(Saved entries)
--- START ---
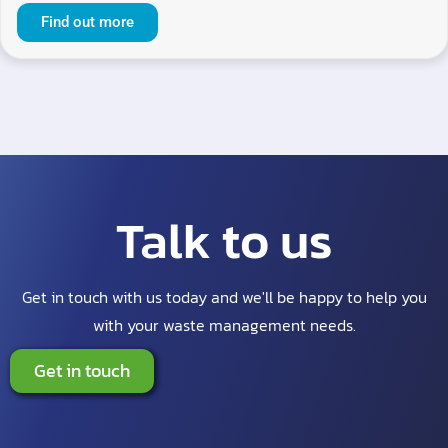
Find out more
Talk to us
Get in touch with us today and we'll be happy to help you
with your waste management needs.
Get in touch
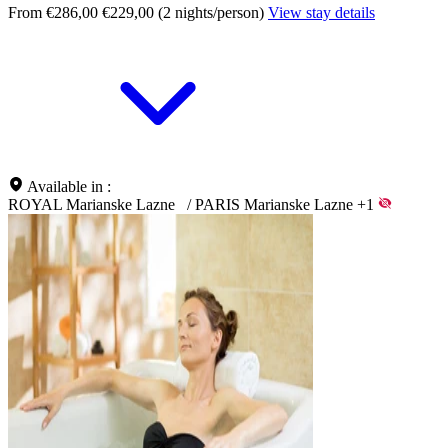
From €286,00
€229,00 (2 nights/person)
View stay details
Available in :
ROYAL Marianske Lazne
/
PARIS Marianske Lazne
+1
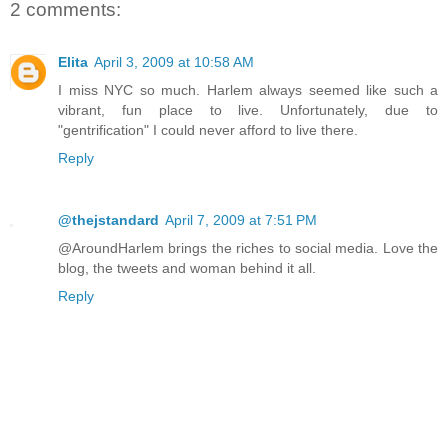
2 comments:
Elita
April 3, 2009 at 10:58 AM
I miss NYC so much. Harlem always seemed like such a
vibrant, fun place to live. Unfortunately, due to
"gentrification" I could never afford to live there.
Reply
@thejstandard
April 7, 2009 at 7:51 PM
@AroundHarlem brings the riches to social media. Love the
blog, the tweets and woman behind it all.
Reply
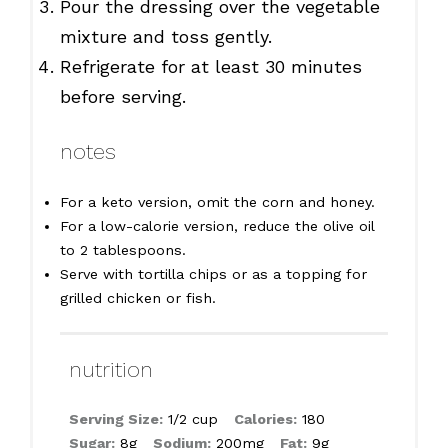
Pour the dressing over the vegetable
mixture and toss gently.
Refrigerate for at least 30 minutes
before serving.
notes
For a keto version, omit the corn and honey.
For a low-calorie version, reduce the olive oil
to 2 tablespoons.
Serve with tortilla chips or as a topping for
grilled chicken or fish.
nutrition
Serving Size:
1/2 cup
Calories:
180
Sugar:
8g
Sodium:
200mg
Fat:
9g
--- END ---
WORK TASK:
In the records, find every line that has the string "April" and copy it.

RESPONSE FOR THIS EXERCISE:
April 3, 2009 at 10:58 AM
April 7, 2009 at 7:51 PM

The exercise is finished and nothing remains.